• [WHAT THE EXERCISE ASKS]: Set down, please, exactly the lines below that run from the line with "only, so get someone to buy you what" to the line with "the Couriers are how new industrial rec", both lines included.

[EXERCISE DATA]

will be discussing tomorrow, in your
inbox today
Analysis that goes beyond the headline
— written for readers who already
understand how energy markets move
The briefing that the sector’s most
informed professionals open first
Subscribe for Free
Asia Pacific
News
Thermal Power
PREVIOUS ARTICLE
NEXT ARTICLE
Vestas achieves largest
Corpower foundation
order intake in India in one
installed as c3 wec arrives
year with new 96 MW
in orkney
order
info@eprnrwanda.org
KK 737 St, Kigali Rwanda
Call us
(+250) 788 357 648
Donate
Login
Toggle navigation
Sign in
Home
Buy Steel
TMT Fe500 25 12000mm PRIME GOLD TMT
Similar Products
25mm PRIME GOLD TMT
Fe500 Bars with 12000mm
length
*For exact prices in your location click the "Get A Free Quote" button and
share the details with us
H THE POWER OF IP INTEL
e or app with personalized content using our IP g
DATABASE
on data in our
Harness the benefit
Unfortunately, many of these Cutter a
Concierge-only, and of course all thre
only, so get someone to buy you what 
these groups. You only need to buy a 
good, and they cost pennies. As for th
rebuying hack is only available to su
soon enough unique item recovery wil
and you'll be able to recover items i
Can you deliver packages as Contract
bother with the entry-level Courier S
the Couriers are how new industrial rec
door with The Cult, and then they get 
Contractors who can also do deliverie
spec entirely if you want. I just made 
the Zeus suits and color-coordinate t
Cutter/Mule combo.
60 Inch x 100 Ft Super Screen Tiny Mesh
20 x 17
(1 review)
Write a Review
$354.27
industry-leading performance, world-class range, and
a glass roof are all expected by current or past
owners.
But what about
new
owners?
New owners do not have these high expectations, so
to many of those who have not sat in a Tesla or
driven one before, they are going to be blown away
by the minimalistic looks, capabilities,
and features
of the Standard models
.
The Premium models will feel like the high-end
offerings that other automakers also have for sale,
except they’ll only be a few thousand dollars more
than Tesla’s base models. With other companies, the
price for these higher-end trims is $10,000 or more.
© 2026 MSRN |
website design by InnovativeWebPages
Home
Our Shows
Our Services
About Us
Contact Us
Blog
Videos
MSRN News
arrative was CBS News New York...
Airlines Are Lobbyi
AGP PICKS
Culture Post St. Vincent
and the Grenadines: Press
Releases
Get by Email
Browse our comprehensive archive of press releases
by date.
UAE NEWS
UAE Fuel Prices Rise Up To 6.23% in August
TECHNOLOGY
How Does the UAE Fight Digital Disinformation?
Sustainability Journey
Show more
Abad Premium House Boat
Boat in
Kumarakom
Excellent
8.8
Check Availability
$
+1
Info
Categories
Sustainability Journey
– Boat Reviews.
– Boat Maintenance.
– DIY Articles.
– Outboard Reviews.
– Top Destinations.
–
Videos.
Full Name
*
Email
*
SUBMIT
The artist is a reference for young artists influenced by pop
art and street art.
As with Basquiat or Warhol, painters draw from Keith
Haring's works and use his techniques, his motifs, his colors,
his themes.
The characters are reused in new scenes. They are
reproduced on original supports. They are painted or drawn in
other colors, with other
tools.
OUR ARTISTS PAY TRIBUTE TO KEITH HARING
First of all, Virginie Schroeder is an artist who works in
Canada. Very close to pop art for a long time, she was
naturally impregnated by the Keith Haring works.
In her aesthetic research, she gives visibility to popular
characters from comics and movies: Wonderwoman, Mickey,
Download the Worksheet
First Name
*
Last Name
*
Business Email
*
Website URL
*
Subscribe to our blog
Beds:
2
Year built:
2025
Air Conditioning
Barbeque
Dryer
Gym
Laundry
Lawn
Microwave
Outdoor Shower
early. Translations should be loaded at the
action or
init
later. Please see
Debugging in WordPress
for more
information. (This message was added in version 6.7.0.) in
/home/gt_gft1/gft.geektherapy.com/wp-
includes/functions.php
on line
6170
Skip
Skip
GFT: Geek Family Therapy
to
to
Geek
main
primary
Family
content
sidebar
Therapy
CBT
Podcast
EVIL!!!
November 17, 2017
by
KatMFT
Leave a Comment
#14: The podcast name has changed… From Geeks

[/EXERCISE DATA]

• [EXERCISE ANSWER]:
only, so get someone to buy you what 
these groups. You only need to buy a 
good, and they cost pennies. As for th
rebuying hack is only available to su
soon enough unique item recovery wil
and you'll be able to recover items i
Can you deliver packages as Contract
bother with the entry-level Courier S
the Couriers are how new industrial rec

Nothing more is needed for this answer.